Here, we are starting this process for the OMERO-ARC interoperability!

Why using Ontologies?
Only on a second glance, users might grasp the importance of clear controlled vocabulary for this process. Often, there are terms which have a different meaning in different disciplines or even in different groups of people. If users start selecting their terminology used for the provided metadata from ontologies, this can balance tremendously for such unwanted effects and ensure that work invested by the user to describe the data is not lost and unambiguously usable for other users (humans or machines). Below, some suggestions for selecting appropriate terms from ontologies are provided. In ARCS the DataPLANT Swate tool can significantly support with this task by providing access to a broad set of ontologies from which users can select similar as e.g. Ontobee or the annotator tool as suggested below.

Workflow session

First connections of REMBI with ARC and OMERO.

REMBI_image

Results

When following the suggested tasks file

  • Get OMERO running on the institutional instance.

  • Which part of the dataset can we directly see inside OMERO, which not? Any ideas for support?

    • No directory structure
    • xml files need to be added as attachment
      • This is because any non-bioformats compatible file needs to be added as an attachment.
  • Try adhering to REMBI for the metadata.

    • Filling a REMBI template based on CAi experience (@VAFuchs, @Tom-TBT) for the imaging ARC created by CEPLAS Data Science and Management (@andreaschrader).
    • Respective plant-specific metadata including the meta data used in ARC and following the ISA model, has been selected before for the plant science ARC from ontologies using the DataPLANT Swate tool as well as the linked data server Ontobee as outlined here.
    • The CAi team at HHU Düsseldorf and the respective CAi procedure furthermore suggests the following resources when selecting for REMBI metadata: Selection rules for the right onotology, an annotator tool and the EMBL-EBI Ontology Lookup Service.
  • Which steps are necessary to achieve automatic import?

    • Outline strategies for mapping of microscopy related metadata (including REMBI aligned metadata) between ARC and OMERO.

Questions

  • Should REMBI go into an ARC?
  • Can we map ARC metadata to a REMBI template?
  • Can we cherrypick the metadata of the ARC to extract the REMBI aligned metadata?
  • Find out which metadata is required when submitting to an imaging repository that expect users to use REMBI?

Progress

  • Everyone got more acquainted with the concepts and tools

    • guidance for OMERO, learned about REMBI template used @CAi, navigated in an ARC, explored possibilities in Swate and discussed about the use of templates and appropriate ontology.
    • Still some installations are required.
  • Started documentation of the current state of the art and the steps done for this topic at the Cologne Hackathon.

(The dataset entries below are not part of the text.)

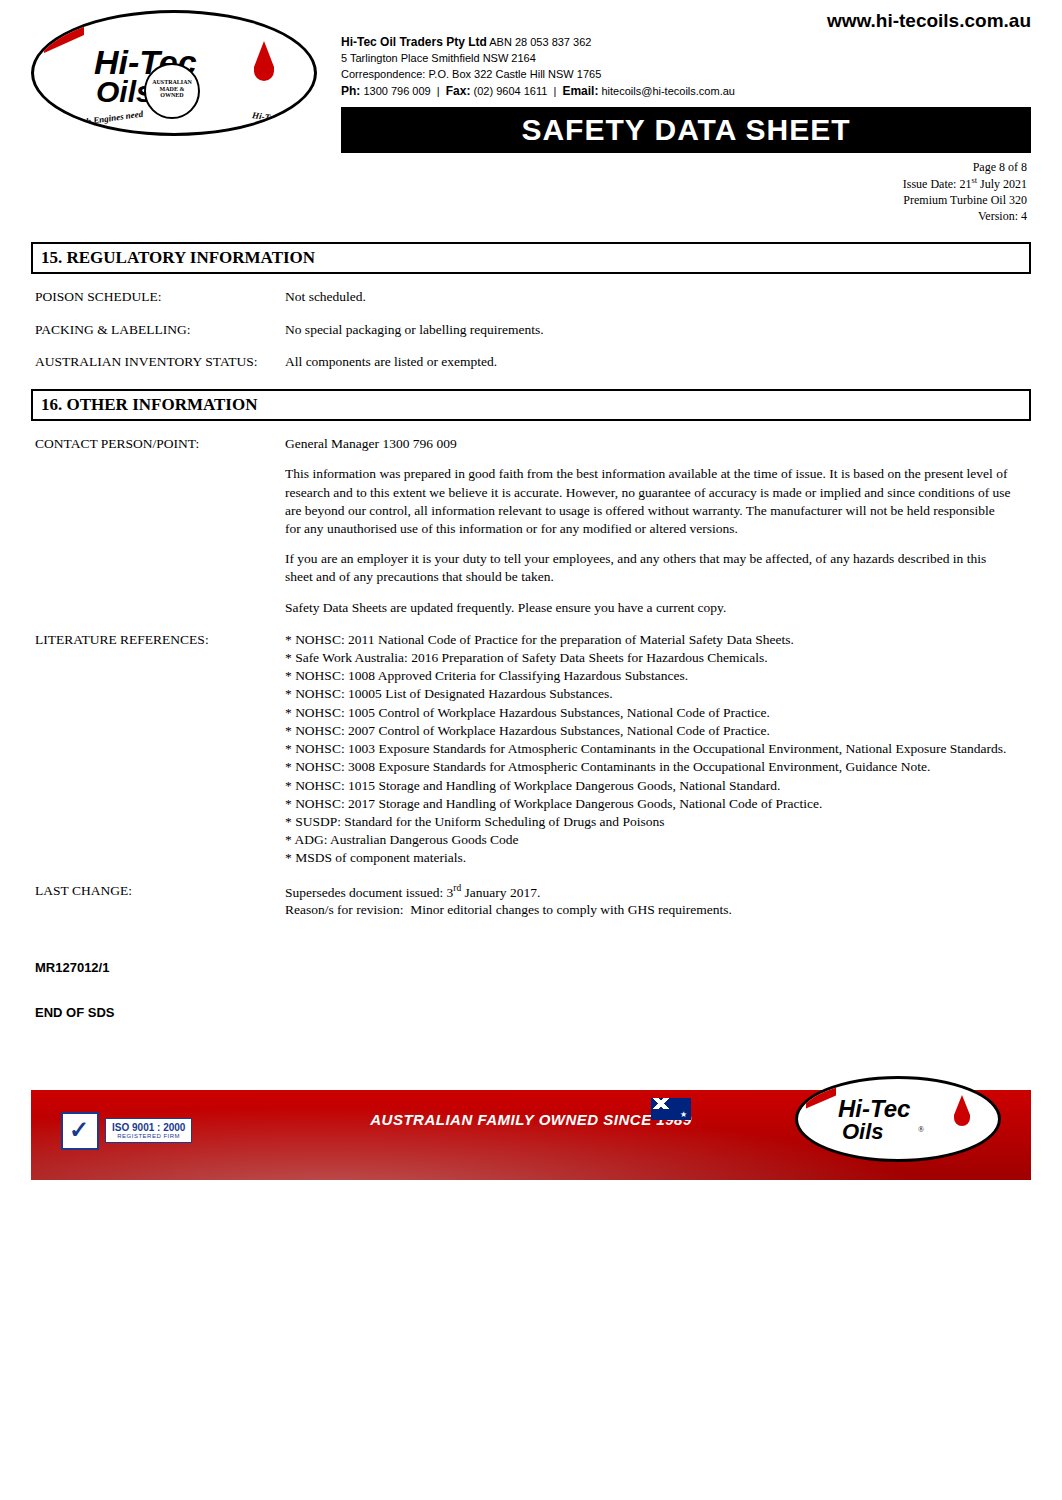Hi-Tec
Oils
®
AUSTRALIAN
MADE &
OWNED
High Tech Engines need
Hi-Tec Oils
www.hi-tecoils.com.au
Hi-Tec Oil Traders Pty Ltd ABN 28 053 837 362
5 Tarlington Place Smithfield NSW 2164
Correspondence: P.O. Box 322 Castle Hill NSW 1765
Ph: 1300 796 009 | Fax: (02) 9604 1611 | Email: hitecoils@hi-tecoils.com.au
SAFETY DATA SHEET
Page 8 of 8
Issue Date: 21st July 2021
Premium Turbine Oil 320
Version: 4
15. REGULATORY INFORMATION
POISON SCHEDULE:
Not scheduled.
PACKING & LABELLING:
No special packaging or labelling requirements.
AUSTRALIAN INVENTORY STATUS:
All components are listed or exempted.
16. OTHER INFORMATION
CONTACT PERSON/POINT:
General Manager 1300 796 009
This information was prepared in good faith from the best information available at the time of issue. It is based on the present level of research and to this extent we believe it is accurate. However, no guarantee of accuracy is made or implied and since conditions of use are beyond our control, all information relevant to usage is offered without warranty. The manufacturer will not be held responsible for any unauthorised use of this information or for any modified or altered versions.
If you are an employer it is your duty to tell your employees, and any others that may be affected, of any hazards described in this sheet and of any precautions that should be taken.
Safety Data Sheets are updated frequently. Please ensure you have a current copy.
LITERATURE REFERENCES:
* NOHSC: 2011 National Code of Practice for the preparation of Material Safety Data Sheets.
* Safe Work Australia: 2016 Preparation of Safety Data Sheets for Hazardous Chemicals.
* NOHSC: 1008 Approved Criteria for Classifying Hazardous Substances.
* NOHSC: 10005 List of Designated Hazardous Substances.
* NOHSC: 1005 Control of Workplace Hazardous Substances, National Code of Practice.
* NOHSC: 2007 Control of Workplace Hazardous Substances, National Code of Practice.
* NOHSC: 1003 Exposure Standards for Atmospheric Contaminants in the Occupational Environment, National Exposure Standards.
* NOHSC: 3008 Exposure Standards for Atmospheric Contaminants in the Occupational Environment, Guidance Note.
* NOHSC: 1015 Storage and Handling of Workplace Dangerous Goods, National Standard.
* NOHSC: 2017 Storage and Handling of Workplace Dangerous Goods, National Code of Practice.
* SUSDP: Standard for the Uniform Scheduling of Drugs and Poisons
* ADG: Australian Dangerous Goods Code
* MSDS of component materials.
LAST CHANGE:
Supersedes document issued: 3rd January 2017.
Reason/s for revision: Minor editorial changes to comply with GHS requirements.
MR127012/1
END OF SDS
AUSTRALIAN FAMILY OWNED SINCE 1989
ISO 9001 : 2000REGISTERED FIRM
Hi-Tec
Oils
®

  • Collected possible issues for OMERO-ARC users:

    • How to import images/stacks in OMERO
    • Organization of data in OMERO (project/dataset compared to tags vs. key-value-pairs) for easier mapping to and from ARC.
  • related to the omero-arc-exporter: How to handle "tags" in OMERO -> selection of metadata (subsets) for an ARC

  • Possible combination of workflows and runs triggered from an ARC with OMERO and tools consuming input data from OMERO, retrieving output data and exporting this again into an ARC. Does this make sense?

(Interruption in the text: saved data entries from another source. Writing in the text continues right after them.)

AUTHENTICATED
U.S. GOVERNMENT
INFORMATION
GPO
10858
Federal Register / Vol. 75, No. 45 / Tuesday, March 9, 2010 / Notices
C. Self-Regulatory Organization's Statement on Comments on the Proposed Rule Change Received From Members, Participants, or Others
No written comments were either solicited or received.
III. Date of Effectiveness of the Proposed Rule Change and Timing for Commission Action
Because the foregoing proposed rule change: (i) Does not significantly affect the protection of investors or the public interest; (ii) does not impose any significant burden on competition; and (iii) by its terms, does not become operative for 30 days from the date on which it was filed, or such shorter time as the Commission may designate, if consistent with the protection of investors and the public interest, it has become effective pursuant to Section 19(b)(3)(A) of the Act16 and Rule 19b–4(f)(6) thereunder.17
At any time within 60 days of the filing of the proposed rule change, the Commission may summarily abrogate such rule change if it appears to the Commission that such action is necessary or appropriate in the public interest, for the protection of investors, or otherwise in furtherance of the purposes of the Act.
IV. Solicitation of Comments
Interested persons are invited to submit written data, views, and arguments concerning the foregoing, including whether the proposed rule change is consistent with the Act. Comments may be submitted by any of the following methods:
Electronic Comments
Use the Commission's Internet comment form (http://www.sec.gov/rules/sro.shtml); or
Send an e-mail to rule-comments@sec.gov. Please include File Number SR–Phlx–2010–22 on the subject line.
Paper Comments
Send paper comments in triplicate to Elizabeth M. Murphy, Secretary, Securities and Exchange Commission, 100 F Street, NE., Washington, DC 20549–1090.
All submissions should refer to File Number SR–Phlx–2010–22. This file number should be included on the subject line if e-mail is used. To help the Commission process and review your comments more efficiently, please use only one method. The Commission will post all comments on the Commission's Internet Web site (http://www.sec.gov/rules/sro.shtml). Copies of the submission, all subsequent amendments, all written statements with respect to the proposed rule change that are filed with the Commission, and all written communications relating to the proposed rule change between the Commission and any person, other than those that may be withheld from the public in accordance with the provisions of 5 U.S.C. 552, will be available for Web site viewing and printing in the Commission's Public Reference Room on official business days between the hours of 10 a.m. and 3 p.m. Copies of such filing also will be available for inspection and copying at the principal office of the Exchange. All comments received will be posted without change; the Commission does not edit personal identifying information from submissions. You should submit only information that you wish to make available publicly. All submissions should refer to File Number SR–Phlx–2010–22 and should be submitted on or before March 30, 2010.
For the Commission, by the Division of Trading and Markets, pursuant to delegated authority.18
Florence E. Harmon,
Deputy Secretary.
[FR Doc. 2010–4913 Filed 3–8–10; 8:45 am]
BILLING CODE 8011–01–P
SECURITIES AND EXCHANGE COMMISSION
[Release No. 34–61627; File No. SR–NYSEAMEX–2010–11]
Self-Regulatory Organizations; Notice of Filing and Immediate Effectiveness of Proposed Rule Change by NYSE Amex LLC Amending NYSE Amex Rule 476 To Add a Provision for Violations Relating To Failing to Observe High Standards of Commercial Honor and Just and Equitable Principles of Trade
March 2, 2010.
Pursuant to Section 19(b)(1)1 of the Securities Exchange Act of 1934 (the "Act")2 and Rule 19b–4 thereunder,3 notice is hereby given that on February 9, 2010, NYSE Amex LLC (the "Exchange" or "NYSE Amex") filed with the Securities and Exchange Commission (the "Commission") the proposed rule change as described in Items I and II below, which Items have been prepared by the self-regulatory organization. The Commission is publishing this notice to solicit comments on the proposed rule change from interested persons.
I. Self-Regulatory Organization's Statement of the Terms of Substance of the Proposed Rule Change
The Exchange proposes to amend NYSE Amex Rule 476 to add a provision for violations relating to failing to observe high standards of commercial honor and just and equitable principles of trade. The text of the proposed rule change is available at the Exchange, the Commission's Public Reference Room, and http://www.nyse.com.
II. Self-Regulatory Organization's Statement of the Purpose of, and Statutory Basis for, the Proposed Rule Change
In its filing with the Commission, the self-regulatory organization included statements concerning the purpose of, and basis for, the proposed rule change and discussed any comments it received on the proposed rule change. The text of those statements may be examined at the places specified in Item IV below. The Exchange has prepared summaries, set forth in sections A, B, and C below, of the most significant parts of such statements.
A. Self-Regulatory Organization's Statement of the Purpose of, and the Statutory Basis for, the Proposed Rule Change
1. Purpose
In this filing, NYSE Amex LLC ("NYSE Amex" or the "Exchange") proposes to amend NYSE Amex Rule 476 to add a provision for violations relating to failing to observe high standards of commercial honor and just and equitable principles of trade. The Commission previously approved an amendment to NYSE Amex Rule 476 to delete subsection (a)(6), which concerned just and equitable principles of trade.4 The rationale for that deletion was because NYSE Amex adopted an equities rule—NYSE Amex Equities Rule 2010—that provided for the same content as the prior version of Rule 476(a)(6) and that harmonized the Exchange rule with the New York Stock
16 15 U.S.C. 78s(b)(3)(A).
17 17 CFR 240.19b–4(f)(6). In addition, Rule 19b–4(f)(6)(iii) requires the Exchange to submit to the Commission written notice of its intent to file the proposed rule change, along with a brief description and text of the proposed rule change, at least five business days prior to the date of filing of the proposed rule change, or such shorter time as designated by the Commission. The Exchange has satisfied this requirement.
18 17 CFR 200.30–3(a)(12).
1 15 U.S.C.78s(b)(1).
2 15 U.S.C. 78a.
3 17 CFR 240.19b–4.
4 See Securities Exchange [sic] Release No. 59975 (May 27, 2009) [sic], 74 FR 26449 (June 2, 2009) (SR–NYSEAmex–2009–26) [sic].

Started bringing a dataset from the example ARC into OMERO.

The final report at the last day of the hackathon for the REMBI-Mapping topic can be found here.

Outlook

  • Using @Tom-TBT's "Import KV from csv" in OMERO to import the key-value pairs from csv files extracted from an ARC-style isa.investigation.xlsx with @pzentis's isaToKVP script script

  • Go the reverse way, i.e. do all above steps for export out of OMERO into structure

Continue in particular with the REMBI - ARC mapping initiative towards RDM-compliant bioimaging metadata in ARCs as part of the OMERO-ARC project at the upcoming de.NBI hackathon in Bielfeld. Work in this group was also preparatory work for this upcoming hackathon.

Moreover, focus on technical implementations enabling OMERO-ARC interoperability of RDM-compliant metadata.